Ici, on joue la carte de la transparence et du sourcing responsable, pour faire en sorte que les habitants retrouvent le lien avec les commerces de proximité, à l’ancienne. Sandrine n’aime pas le terme d’épicerie fine et se considère plus comme une épicerie de qualité. Les prix y sont raisonnables, parce que la gourmandise se doit d’être accessible. Elle déniche régulièrement des fournisseurs en sillonnant l’Île-de-France et plus si affinités dès qu’elle a du temps libre, en visitant les marchés de producteurs ou en passant ses soirées à repérer les nouveautés sur des sites qu’elle utilise au quotidien : « La Ruche qui dit Oui ! » ou « Pour de Bon ». Une véritable vitrine pour les petits producteurs, qui trouvent au L.A.B. Français une jolie visibilité. En quelques mois, la petite épicerie est devenue une référence, comme le prouvent certains habitués qui se déplacent depuis la banlieue pour y faire leurs courses.
Mais parlons peu, parlons bien. Du moins, parlons peu, parlons gourmand. Ce petit marché de qualité propose tout ce dont vous auriez besoin : cave à vins, conserves en veux-tu en voilà, fruits et légumes de saison, charcuteries fines et fromages affinés… et même des produits de beauté !
La plus chouette découverte de cette fin d’année ? Le fameux flan pâtissier de la maison Savary. Loin de la consistance caoutchouteuse qui peut parfois rebuter dans certaines boulangeries industrielles ou en supermarché, on replonge en une bouchée dans ses souvenirs d’enfance et cette incroyable onctuosité qu’on avait oubliée. Côté nostalgie, on craque aussi pour les jus et les purées de fruits des Vergers de la Côte Marion qui feraient craquer n’importe quel client. Et qui permettent de renouer avec les saveurs des fruits d’été… en plein hiver. En plus de l’esprit local, Sandrine est passionnée de l’effet bocal, qui a la particularité de conserver à la perfection le goût des saisons, sans sucres ajoutés.

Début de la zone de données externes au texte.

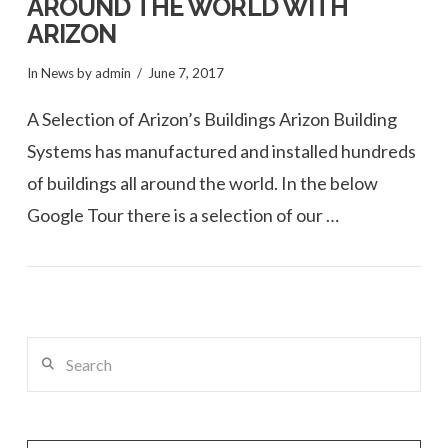
AROUND THE WORLD WITH
ARIZON
In
News
by admin
June 7, 2017
A Selection of Arizon’s Buildings Arizon Building
Systems has manufactured and installed hundreds
of buildings all around the world. In the below
Google Tour there is a selection of our …
VIEW POST
Search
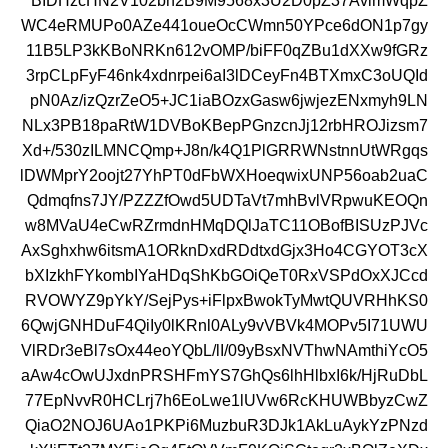
BIDHzcHN2V102bh2B9M9568x3U2D0pZ37AvlmWqpZ
WC4eRMUPo0AZe441oueOcCWmn50YPce6dON1p7gy
11B5LP3kKBoNRKn612vOMP/biFF0qZBu1dXXw9fGRz
3rpCLpFyF46nk4xdnrpei6aI3lDCeyFn4BTXmxC3oUQId
pN0Az/izQzrZeO5+JC1iaBOzxGasw6jwjezENxmyh9LN
NLx3PB18paRtW1DVBoKBepPGnzcnJj12rbHROJizsm7
Xd+/530zILMNCQmp+J8n/k4Q1PlGRRWNstnnUtWRgqs
lDWMprY2oojt27YhPT0dFbWXHoeqwixUNP56oab2uaC
Qdmqfns7JY/PZZZfOwd5UDTaVt7mhBvlVRpwuKEOQn
w8MVaU4eCwRZrmdnHMqDQlJaTC11OBofBISUzPJVc
AxSghxhw6itsmA1ORknDxdRDdtxdGjx3Ho4CGYOT3cX
bXIzkhFYkombIYaHDqShKbGOiQeT0RxVSPdOxXJCcd
RVOWYZ9pYkY/SejPys+iFlpxBwokTyMwtQUVRHhKS0
6QwjGNHDuF4QiIy0lKRnl0ALy9vVBVk4MOPv5I71UWU
VlRDr3eBl7sOx44eoYQbL/lI/09yBsxNVThwNAmthiYcO5
aAw4cOwUJxdnPRSHFmYS7GhQs6lhHlbxI6k/HjRuDbL
77EpNvvR0HCLrj7h6EoLwe1lUVw6RcKHUWBbyzCwZ
QiaO2NOJ6UAo1PKPi6MuzbuR3DJk1AkLuAykYzPNzd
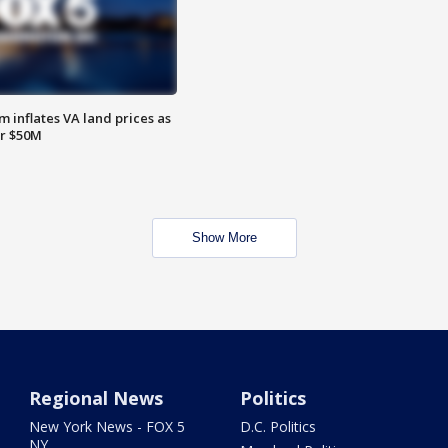
 inflates VA land prices as
or $50M
Show More
Regional News
Politics
New York News - FOX 5
D.C. Politics
NY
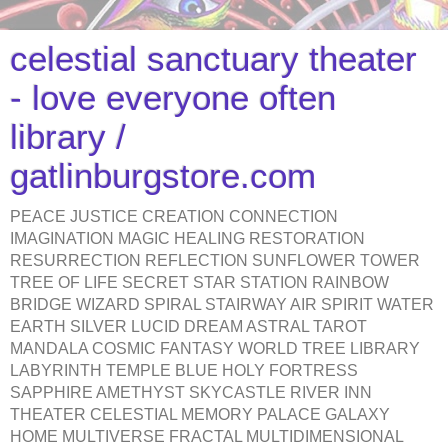
celestial sanctuary theater
- love everyone often
library /
gatlinburgstore.com
PEACE JUSTICE CREATION CONNECTION
IMAGINATION MAGIC HEALING RESTORATION
RESURRECTION REFLECTION SUNFLOWER TOWER
TREE OF LIFE SECRET STAR STATION RAINBOW
BRIDGE WIZARD SPIRAL STAIRWAY AIR SPIRIT WATER
EARTH SILVER LUCID DREAM ASTRAL TAROT
MANDALA COSMIC FANTASY WORLD TREE LIBRARY
LABYRINTH TEMPLE BLUE HOLY FORTRESS
SAPPHIRE AMETHYST SKYCASTLE RIVER INN
THEATER CELESTIAL MEMORY PALACE GALAXY
HOME MULTIVERSE FRACTAL MULTIDIMENSIONAL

Mais les surprises ne s’arrêtent pas là, et il suffit de faire quelques pas vers le fond du magasin pour finir de remplir son panier. Que ce soit avec des produits de niche comme le sirop de safran ou avec des denrées aux bienfaits insoupçonnés comme le vinaigre de cidre biologique Archie. On en arrose ses feuilles de salade ou ses cheveux pour les faire briller, le côté multi-usages permettant d’éviter de surconsommer. Son acidité est si faible qu’il est même possible de le boire en cure pour avoir une peau éclatante. Si l’indice glycémique fait partie des choses contre lesquelles vous luttez au quotidien, pensez à demander où sont rangés les sirops de sucre de raisin Bourgoin, qu’on utilise comme du sirop d’Agave. Ou le Verjus de la même marque qui remplace le citron sur des huîtres ou un poisson. Parfait pour vos recettes de fêtes ! Et pour toute demande particulière, Sandrine essaie d’y répondre comme elle peut, prenant un délicieux plaisir à relever le défi. Elle n’oublie pas de surfer sur la vague hyper-locale en référençant du made in 18ème, comme les Conserveries des Sept Collines où les tartinables sont cuisinés par deux amis passionnés.
Si cet article vous a mis l’eau à la bouche, pensez à remonter ou descendre la rue Houdon côté impair. Vous ne serez pas déçu.